Centre Clark, Montréal September 8—October 8, 2022

This exhibition includes two video works by Aman Sandhu and Andrew Black. Each work follows a journey around a specific location in England to consider storytelling, intergenerational exchange, and colonial power relations “at home”. Both films were made from a distance, but in collaboration with people who live locally.

 

The Magic Roundabout from Aman Sandhu uses a notorious traffic intersection in the southwest town of Swindon as a stage for a series of stories about alternative forms of labor within a local Punjabi family. Shot entirely from a car that drives continuously inside the roundabout, the film creates a state of suspension and disorientation, and forms a tension between what are 'margins' and 'centres' in practices of resistance. A central focus of the narrative in the film critiques normative colonial framings of South Asian migrants, and questions the framing of the good immigrant. 

 

Aman also presents a series of works on paper including studies of farmers installing submersible water pumps at protest sites from the 2020 – 2021 Indian farmer's protest around Delhi. Drawings of Punjabi singer Sidhu Moose Wala (recently shot dead in India) and Punjabi poet Pash (Avtar Singh Sandhu) killed by Sikh extremists in 1988, are frequently brought into relation in Aman's practice. His evolving understanding of these two figures considers fraught histories of masculinity and protest both in Punjab and amongst its wider diaspora.

DATA PROVIDED —
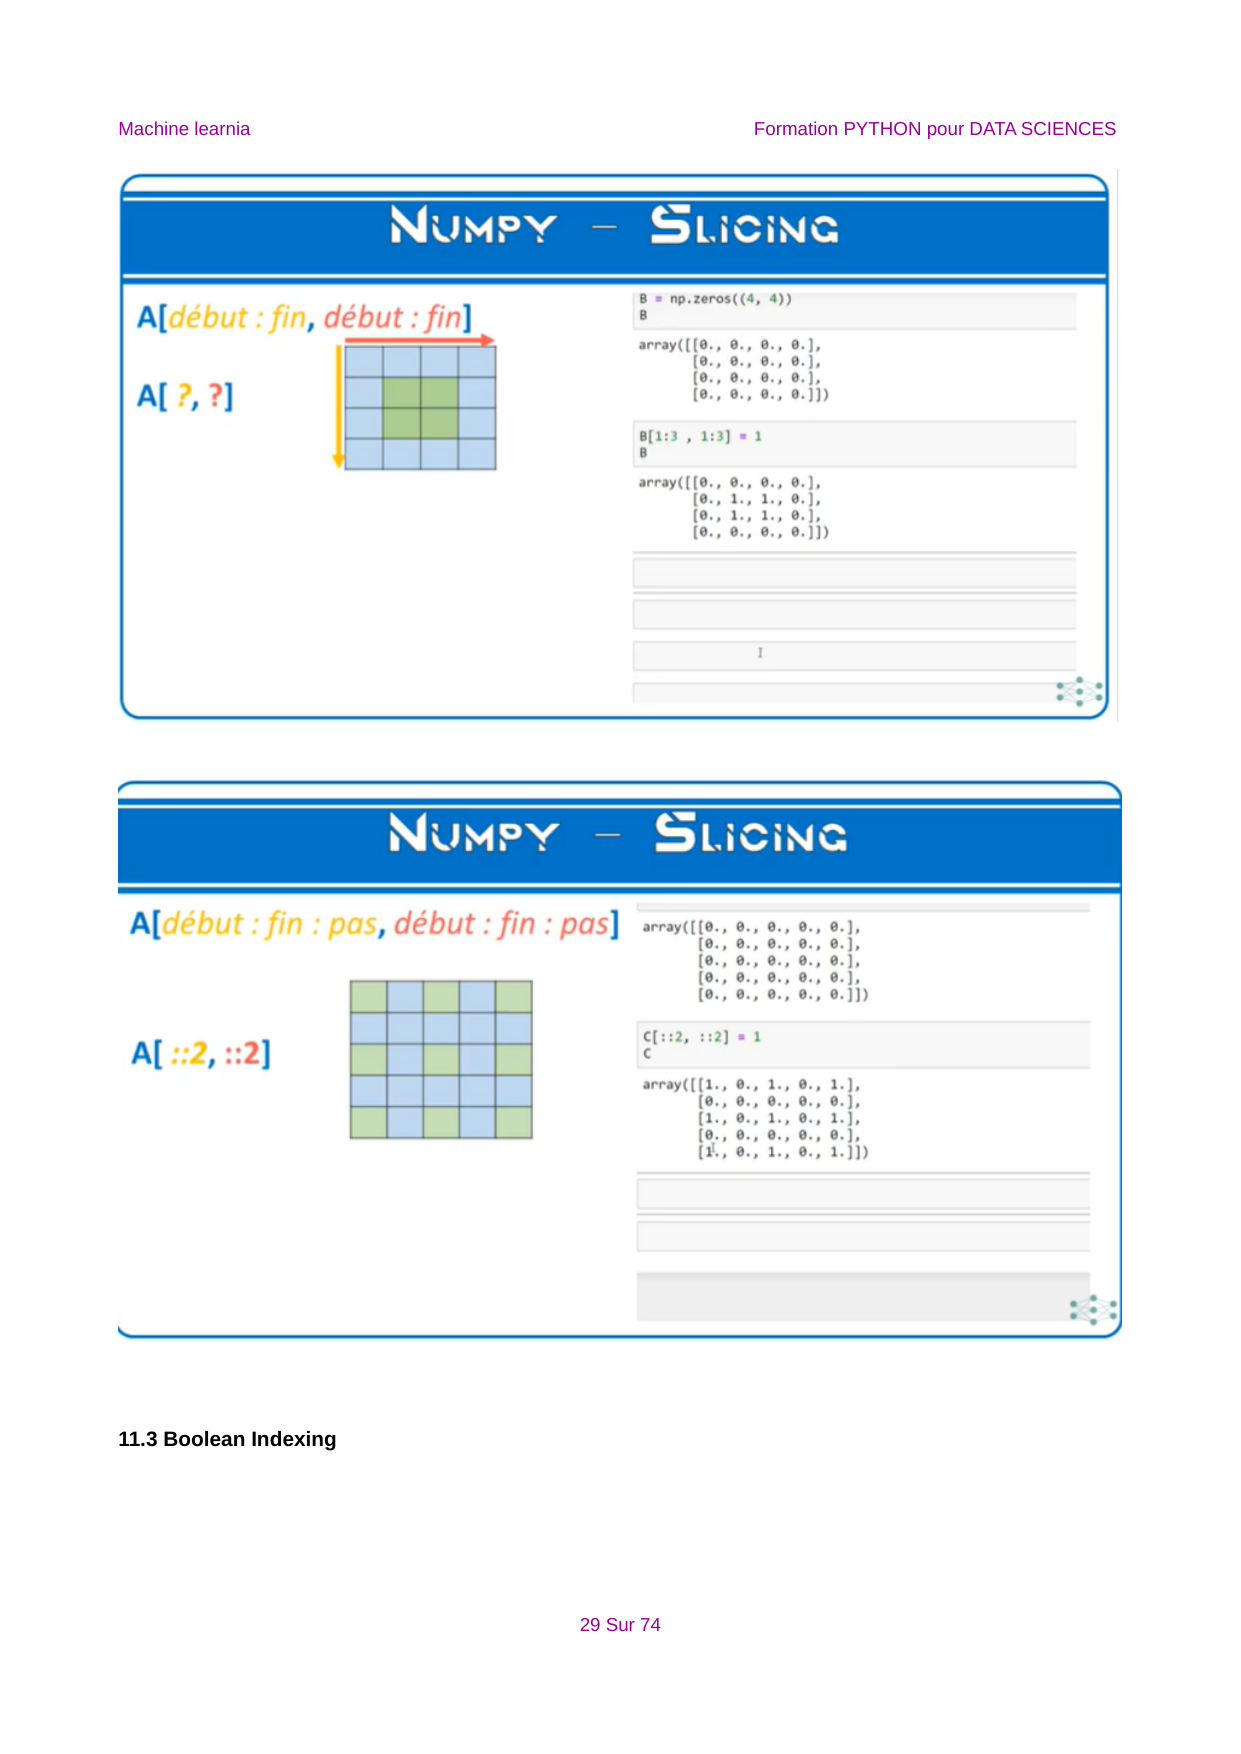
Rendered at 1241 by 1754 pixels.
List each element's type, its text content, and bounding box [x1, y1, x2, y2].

picture [118, 777, 1122, 1346]
subtitle 11.3 Boolean Indexing [118, 1426, 1122, 1450]
picture [118, 169, 1122, 722]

TO DO —
(1) Transcribe the exhibition description starting with "Aman also presents" and going on through "its wider diaspora.".
(2) According to the exhibition description, in which town is the traffic intersection used in The Magic Roundabout?

RESPONSES TO THE EXERCISE —
(1)
Aman also presents a series of works on paper including studies of farmers installing submersible water pumps at protest sites from the 2020 – 2021 Indian farmer's protest around Delhi. Drawings of Punjabi singer Sidhu Moose Wala (recently shot dead in India) and Punjabi poet Pash (Avtar Singh Sandhu) killed by Sikh extremists in 1988, are frequently brought into relation in Aman's practice. His evolving understanding of these two figures considers fraught histories of masculinity and protest both in Punjab and amongst its wider diaspora.

(2) Swindon